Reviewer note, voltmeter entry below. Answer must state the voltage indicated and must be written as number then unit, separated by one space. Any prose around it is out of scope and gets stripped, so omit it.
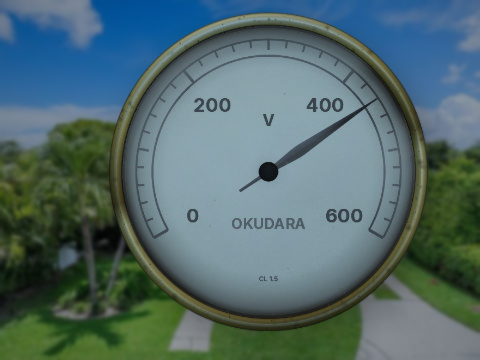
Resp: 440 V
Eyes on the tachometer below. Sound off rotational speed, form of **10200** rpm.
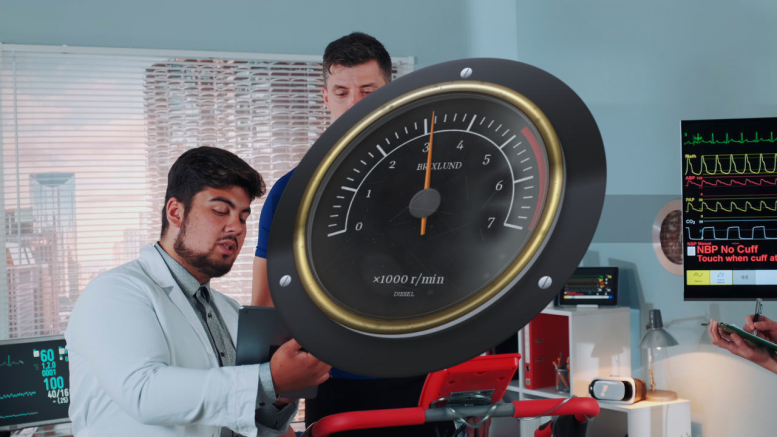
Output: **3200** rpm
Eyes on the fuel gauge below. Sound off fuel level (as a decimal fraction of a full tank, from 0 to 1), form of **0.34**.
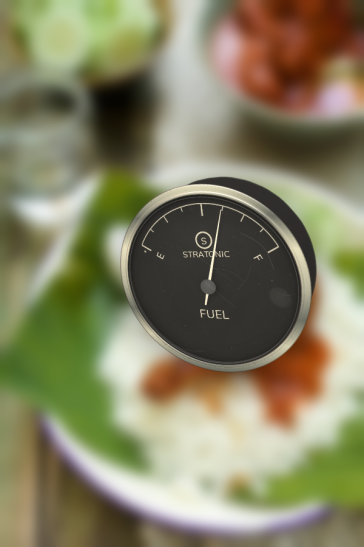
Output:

==

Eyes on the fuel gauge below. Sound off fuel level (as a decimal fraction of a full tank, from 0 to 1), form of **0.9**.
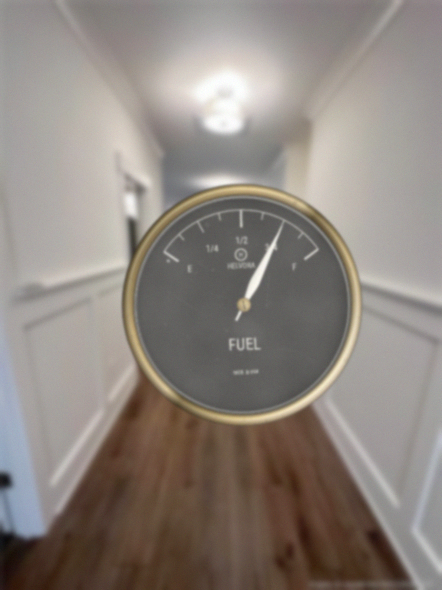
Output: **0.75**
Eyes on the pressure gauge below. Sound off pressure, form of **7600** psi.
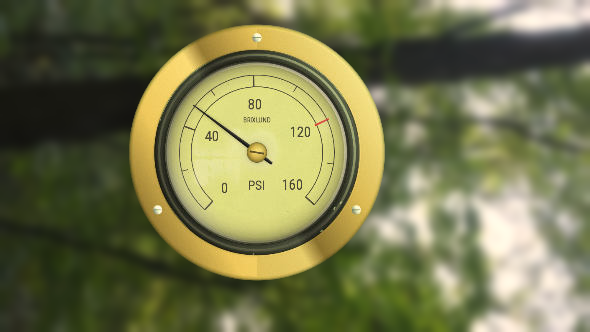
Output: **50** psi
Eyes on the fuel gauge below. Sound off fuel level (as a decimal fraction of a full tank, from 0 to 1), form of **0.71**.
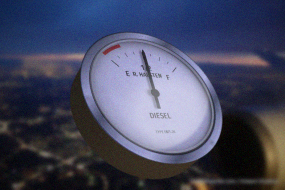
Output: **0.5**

* * *

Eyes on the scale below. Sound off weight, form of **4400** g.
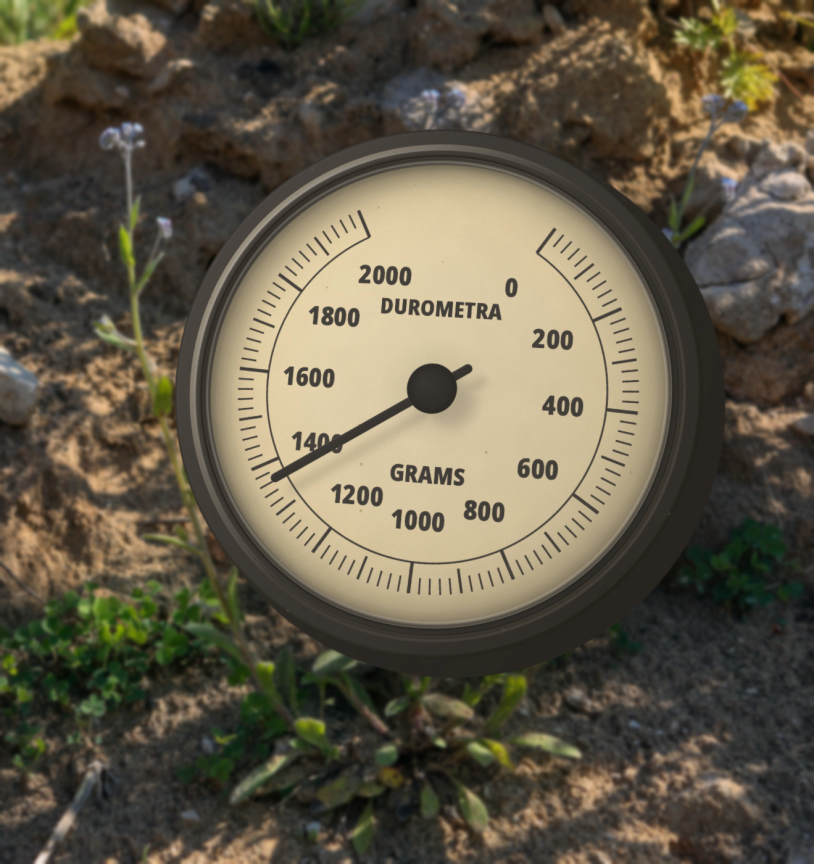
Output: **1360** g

**Exercise**
Will you give the lines above as a JSON list of strings, one string per line and blank lines dropped, starting at the line that has "form of **0.71**." and stopping after the line that has "Output: **0.5**"? Keep the pictures out of the list.

**Exercise answer**
[
  "Eyes on the fuel gauge below. Sound off fuel level (as a decimal fraction of a full tank, from 0 to 1), form of **0.71**.",
  "Output: **0.5**"
]